**** TEKS YANG DITAMPILKAN ****

Kekosongan posisi Jaksa Agung, kendati sudah ada Pelaksana Tugas Jaksa Agung, tidak boleh dibiarkan terlalu lama. Posisi Jaksa Agung begitu strategis karena sosok Jaksa Agung memegang peran sentral sebagai lembaga penuntut umum yang mewakili kepentingan publik. Adanya beberapa jaksa yang terkena kasus kian memperpuruk citra kejaksaan. Kondisi itu menjadi tugas berat Jaksa Agung untuk memulihkan kepercayaan publik.
Pertimbangan memilih Jaksa Agung tidak boleh hanya terjebak atau sengaja dimaksudkan untuk menciptakan harmoni di dalam Kejaksaan Agung. Dengan model kepemimpinan Presiden Jokowi, Jaksa Agung haruslah sosok progresif dan punya visi, bagaimana membawa kejaksaan bergerak maju sebagai ujung tombak penegakan hukum di Indonesia dan melakukan reformasi di tubuh kejaksaan.
Kehati-hatian Presiden dalam memilih Jaksa Agung bisa dimengerti. Namun, kehati-hatian itu harus sejalan dengan niat Presiden Jokowi untuk segera bekerja, bekerja, dan bekerja. Membiarkan kursi Jaksa Agung terlalu lama kosong bisa menciptakan kesan bahwa isu penegakan hukum tidak menjadi prioritas.
Kejaksaan sudah punya 19 Jaksa Agung, 7 orang berlatar belakang militer, 8 orang dari sipil di luar kejaksaan, dan 4 orang dari unsur internal. Kelemahan dan kekuatannya bisa dilihat. Yang penting adalah apakah sosok Jaksa Agung itu punya komitmen kuat dan berkelanjutan untuk memperkuat Kejaksaan Agung atau tidak? Unsur kemandirian kejaksaan dari partai politik haruslah tetap dijaga.

**** INFORMASI YANG DIBERIKAN ****

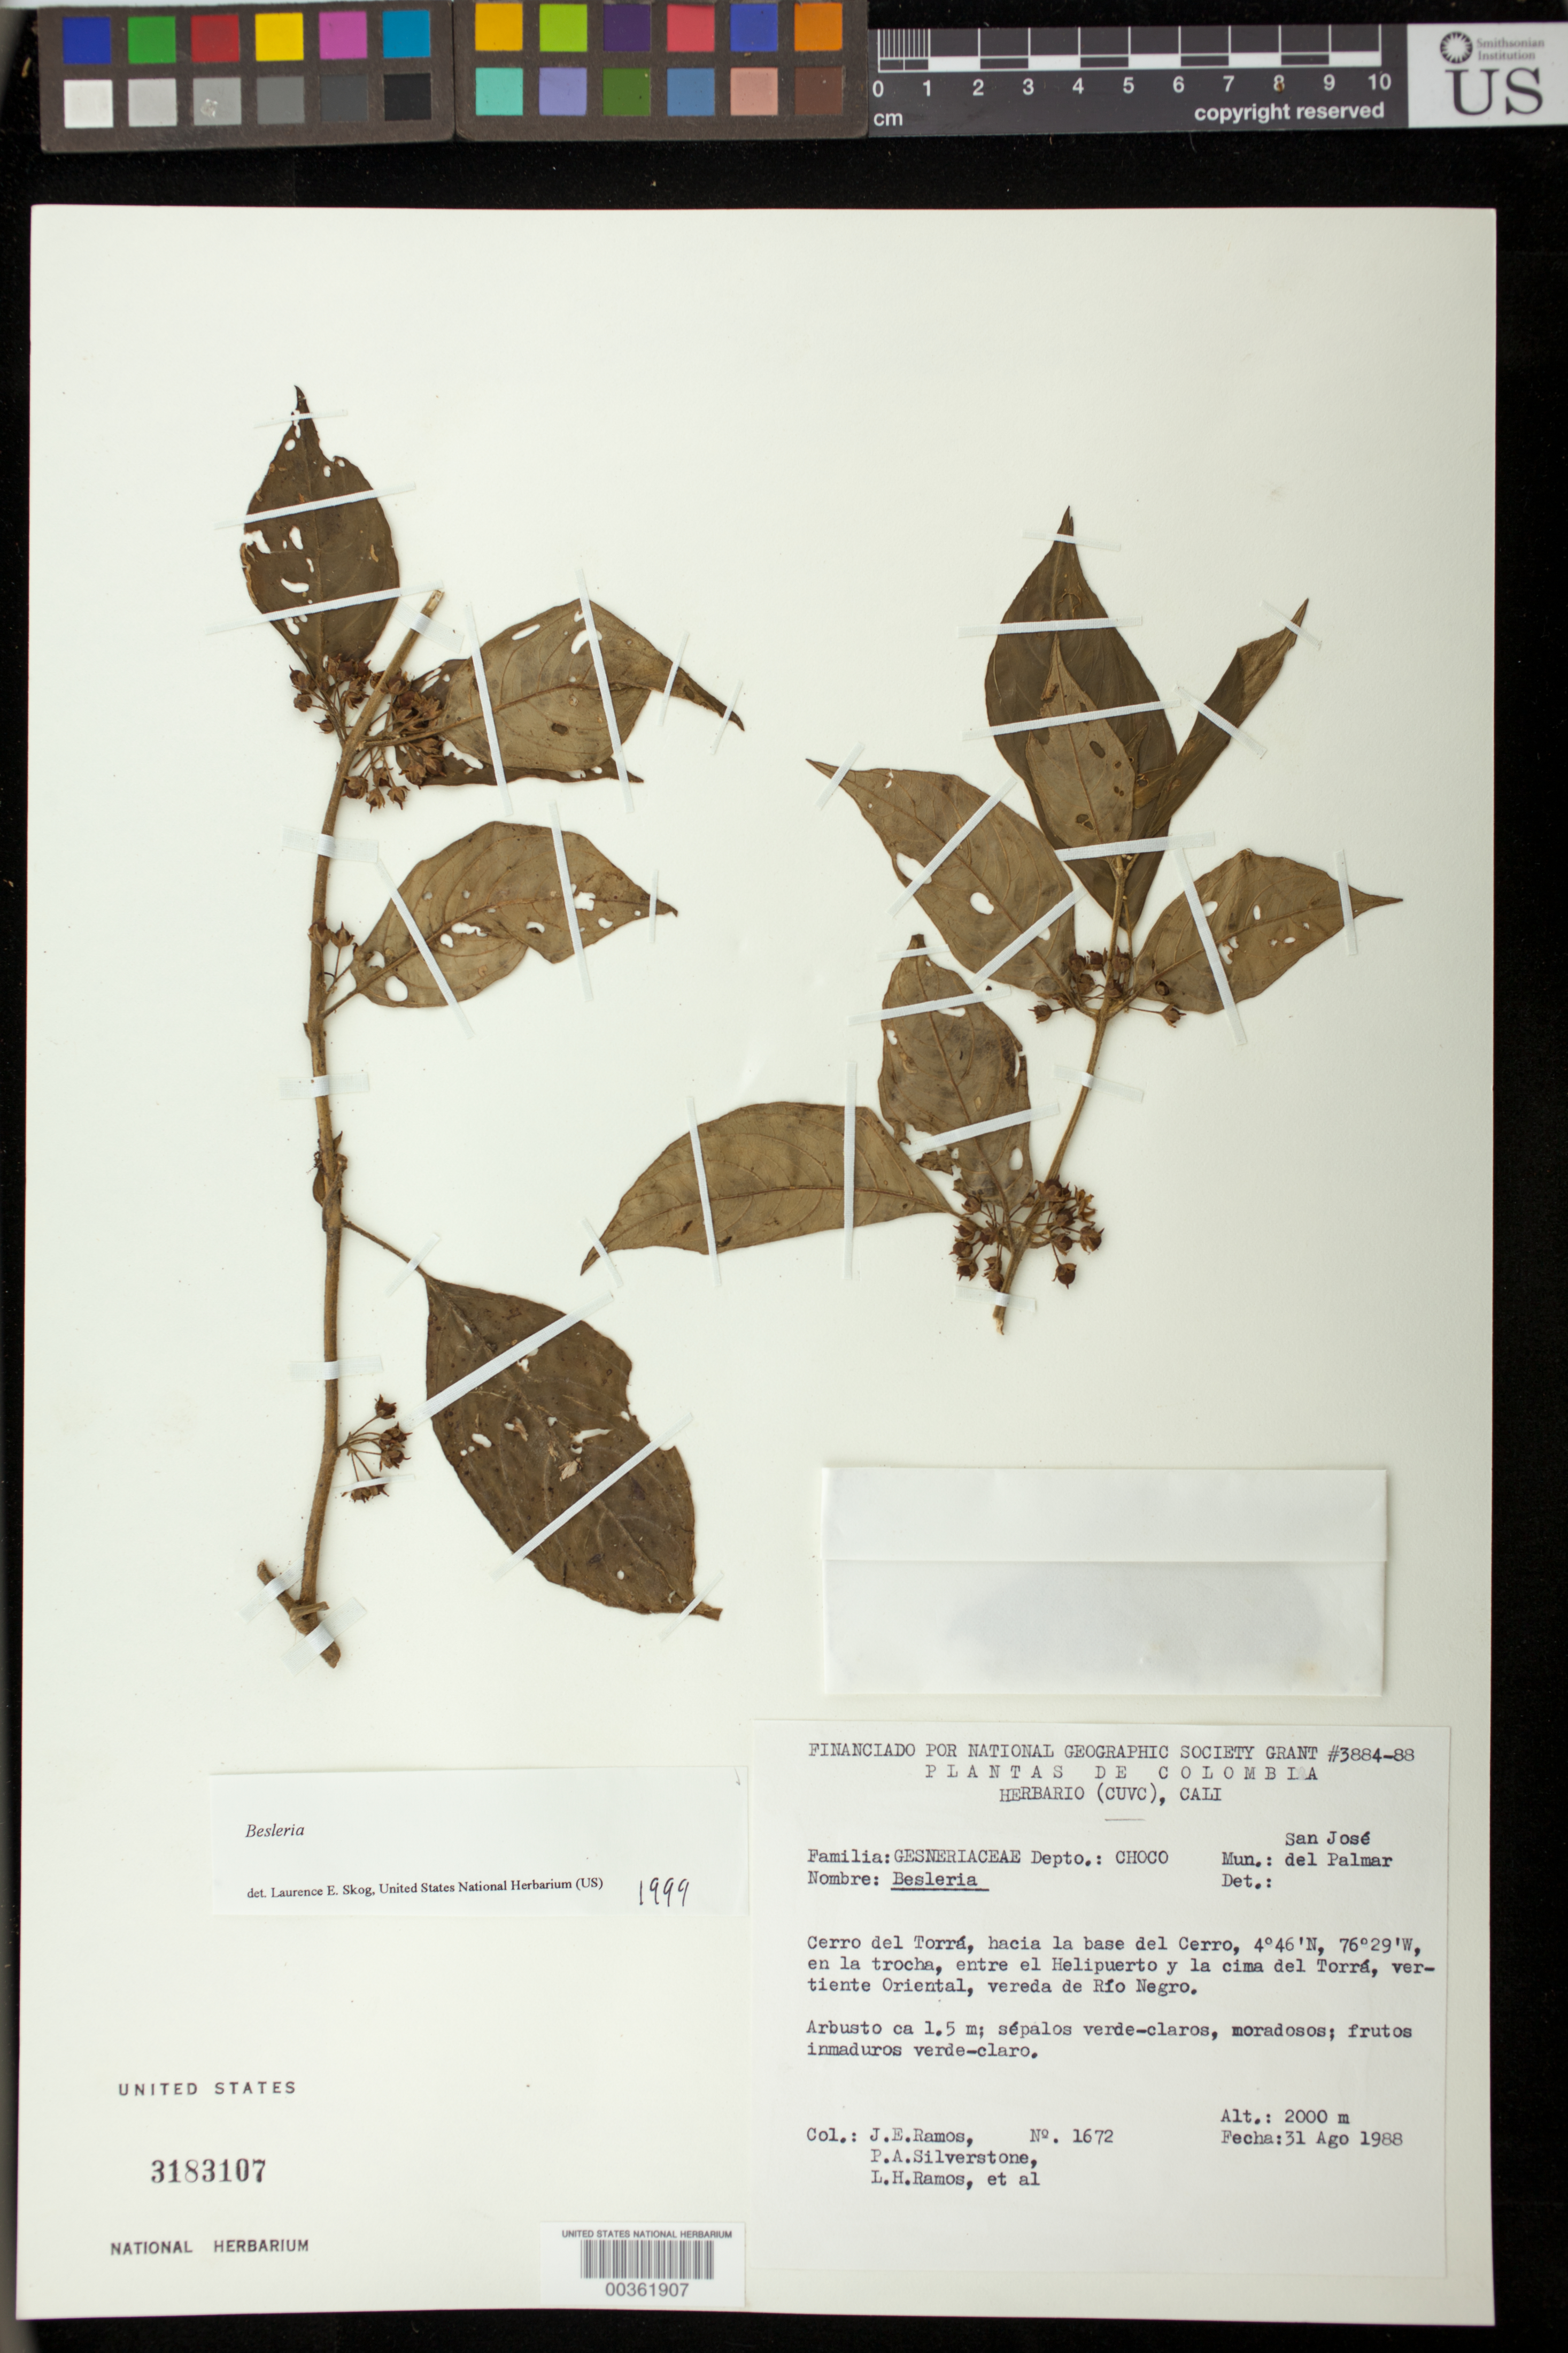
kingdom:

****

- TUGAS ANDA -
1. Menurut teks tentang kekosongan kursi Jaksa Agung, berapa orang Jaksa Agung yang berlatar belakang militer?
2. Sambunglah teks tentang kekosongan kursi Jaksa Agung setelah kalimat terakhirnya.

- HASIL TIAP TUGAS -
1. Tujuh orang.

2.
Kita mendorong Presiden Jokowi melihat rekam jejak dan kompetensi calon Jaksa Agung. Jika mereka calon internal, harus dilihat apa yang mereka lakukan selama bertugas di kejaksaan. Adakah pikiran progresif yang dikembangkan untuk membangun kejaksaan dan melakukan penuntutan korupsi, narkotika, serta penyelesaian kasus pelanggaran hak asasi manusia masa lalu.
Kita mau mendorong Jaksa Agung membentuk tim yang kuat dan berorientasi melakukan reformasi Kejaksaan Agung secara serius. Tim itu terdiri dari Jaksa Agung, Wakil Jaksa Agung, dan Jaksa Agung Muda yang punya visi dan sejalan dengan prinsip penegakan hukum Jaksa Agung. Tim bisa merupakan kombinasi unsur internal atau eksternal. Untuk wilayah pengawasan jaksa yang terasa lemah, ada baiknya dipegang orang dari eksternal kejaksaan.
Dalam semangat tim dengan dipimpin Jaksa Agung yang punya jiwa kepemimpinan, reformasi kejaksaan bisa dilakukan, kemandekan penanganan perkara bisa diselesaikan, intervensi terhadap kejaksaan bisa dihindari, dan pada akhirnya bisa meningkatkan kembali rasa memiliki masyarakat terhadap kejaksaan. Sistem kontrol terhadap penanganan perkara yang melibatkan masyarakat harus terus dikembangkan.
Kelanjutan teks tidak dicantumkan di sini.